Yun noted that a dip in mortgage rates in August gave buyers urgency to close deals, which translated into the sharp September increase in completed transactions.

While the average rate for a 30-year mortgage remains near a historic low, it has been inching higher since August, when the weekly rate averaged 2.77%, according to mortgage buyer Freddie Mac.

This week, the average rate rose to 3.09%, the highest level since April, when it peaked at 3.18%. A year ago, the rate averaged 2.8%. When mortgage rates rise, it gives would-be homeowners less buying power.

Economists expect mortgage rates to hit 4% next year as the Federal Reserve takes action to control rising inflation. The central bank is widely expected to announce a timetable for reducing its monthly bond purchases at its policy meeting next month. Those bond purchases have helped keep mortgage rates at ultralow levels for much of thepast 18 months.

The median home price jumped to $352,800 last month, a 13.3% increase from September last year.

The rise in prices continued to weigh on first-time buyers, who accounted for 28% of all sales last month. That's the lowest level since July 2015, the association said.

Homes purchased in cash rose 23% in September from the previous month.
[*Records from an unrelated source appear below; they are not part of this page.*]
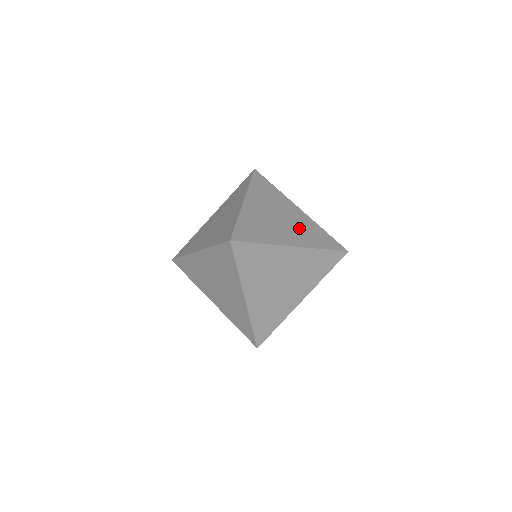
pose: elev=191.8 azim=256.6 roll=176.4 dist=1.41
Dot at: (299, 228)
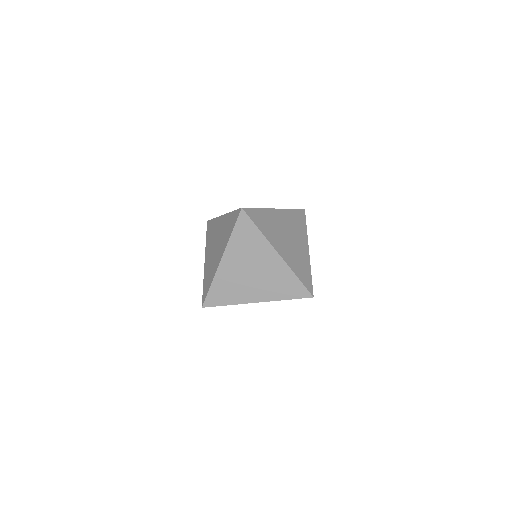
Dot at: (269, 281)
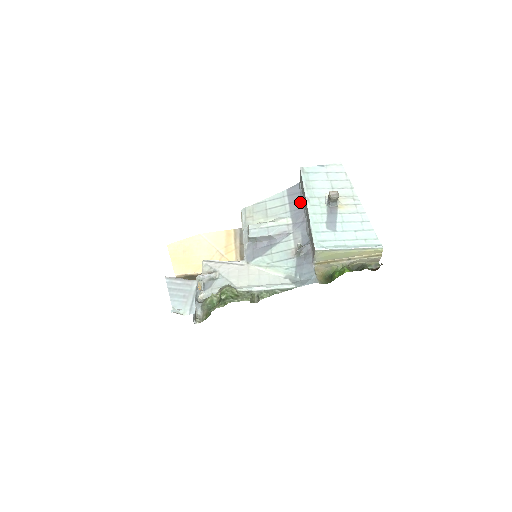
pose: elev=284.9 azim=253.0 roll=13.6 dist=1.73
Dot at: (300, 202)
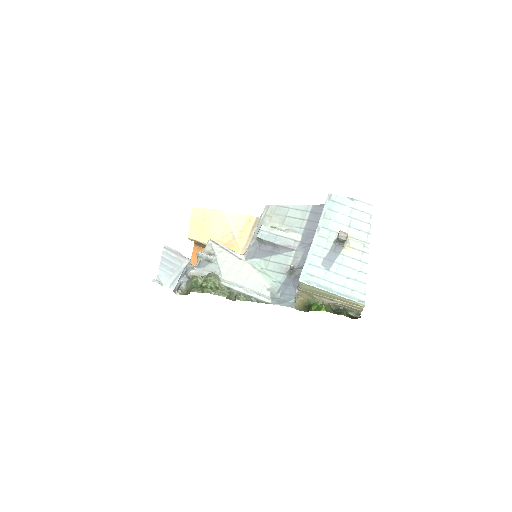
Dot at: (317, 224)
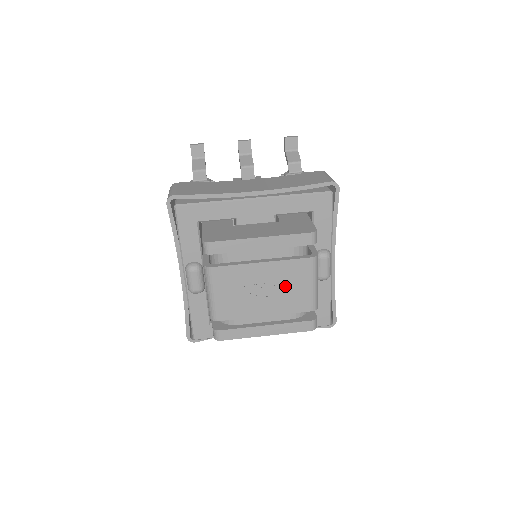
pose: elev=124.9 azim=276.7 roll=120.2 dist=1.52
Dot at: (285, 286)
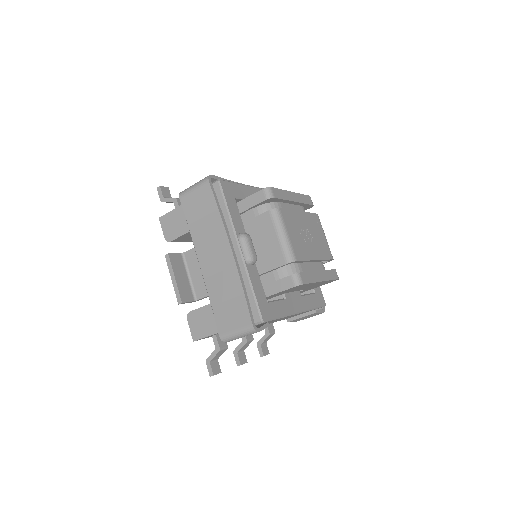
Dot at: (315, 234)
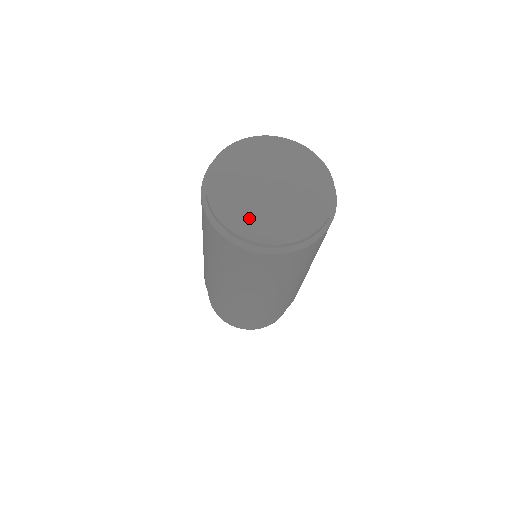
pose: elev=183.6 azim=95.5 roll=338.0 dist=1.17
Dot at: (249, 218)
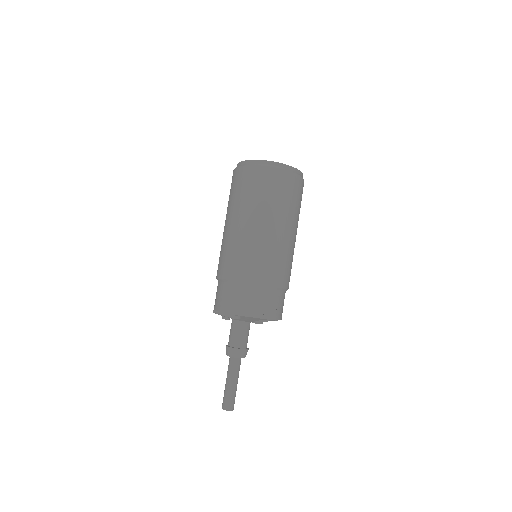
Dot at: occluded
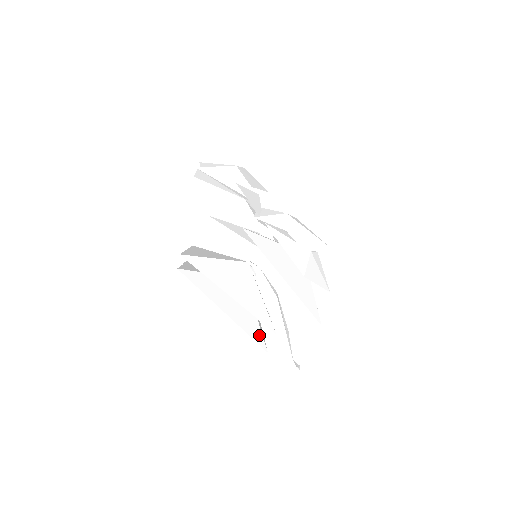
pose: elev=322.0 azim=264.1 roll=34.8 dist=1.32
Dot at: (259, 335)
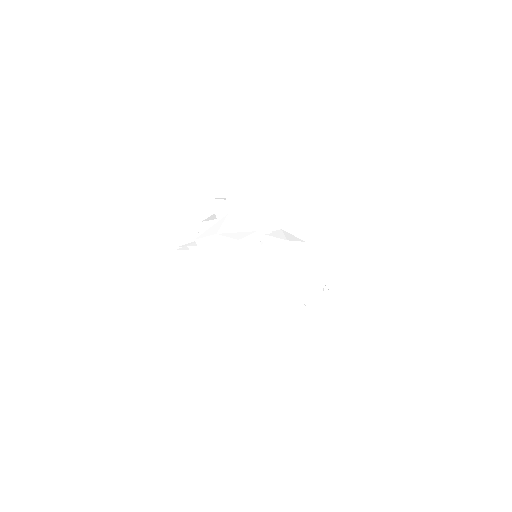
Dot at: occluded
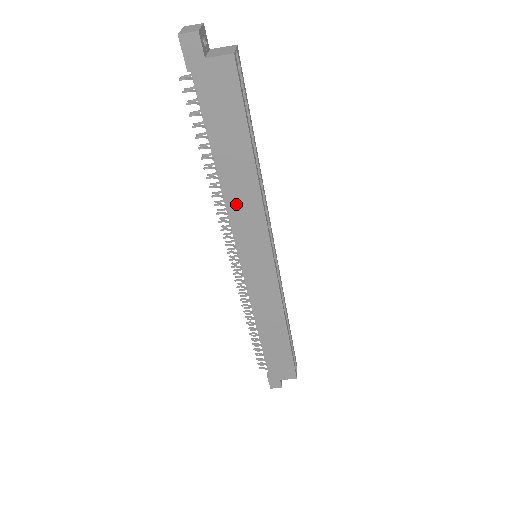
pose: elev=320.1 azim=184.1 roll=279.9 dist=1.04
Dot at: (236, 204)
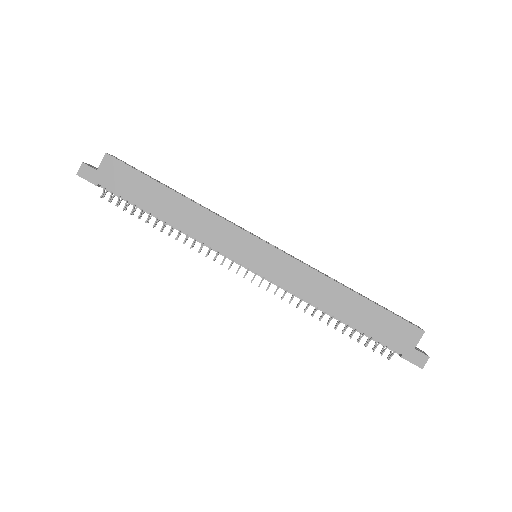
Dot at: (196, 229)
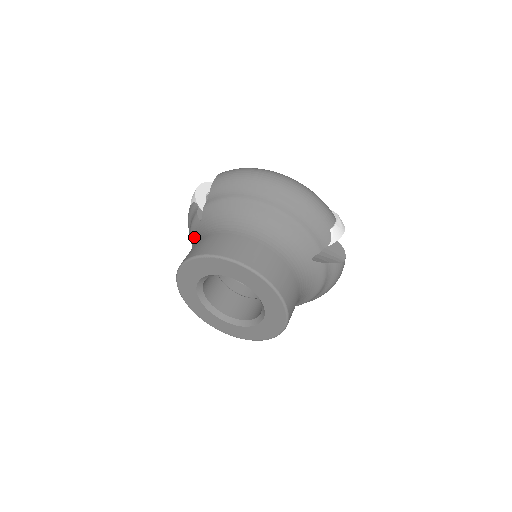
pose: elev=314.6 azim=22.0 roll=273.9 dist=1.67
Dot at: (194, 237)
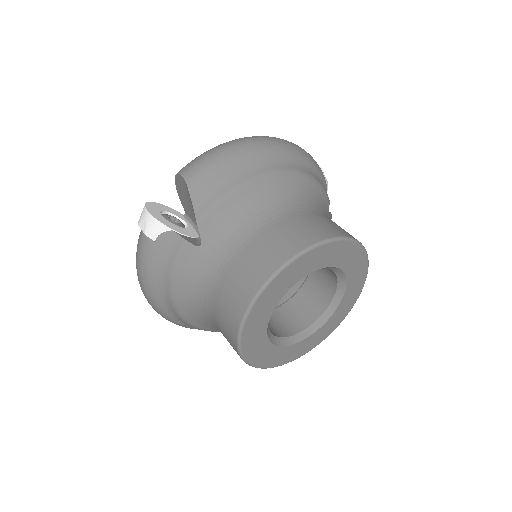
Dot at: (191, 277)
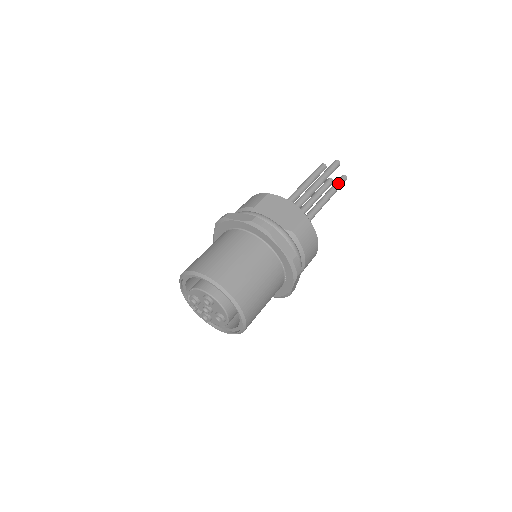
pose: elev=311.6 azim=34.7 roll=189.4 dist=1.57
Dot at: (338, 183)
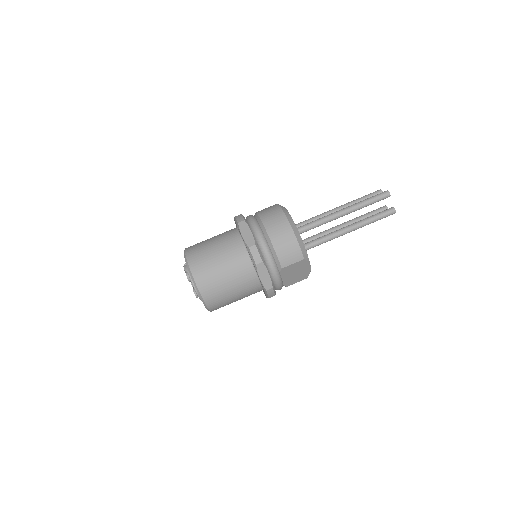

Individual investors, who account for many cash sales, accounted for 13% of all home sales last month.

Despite the sharp increase in sales last month, there are signs the housing market frenzy that drove 20% to 25% annual increases in the median home price is easing. Properties on the market are receiving fewer multiple offers and buyers increasingly are refusing to waive their right to a home inspection or appraisal, Yun said.

Still, the inventory of homes on the market remains tight in much of the country, which continues to support higher prices.

At the end of September, the inventory of unsold homes stood at just 1.27 million homes for sale, down 0.8% the previous month and down 13% from a year ago. At the current sales pace, that amounts to a 2.4-month supply, down from 2.7 months a year ago, the association said.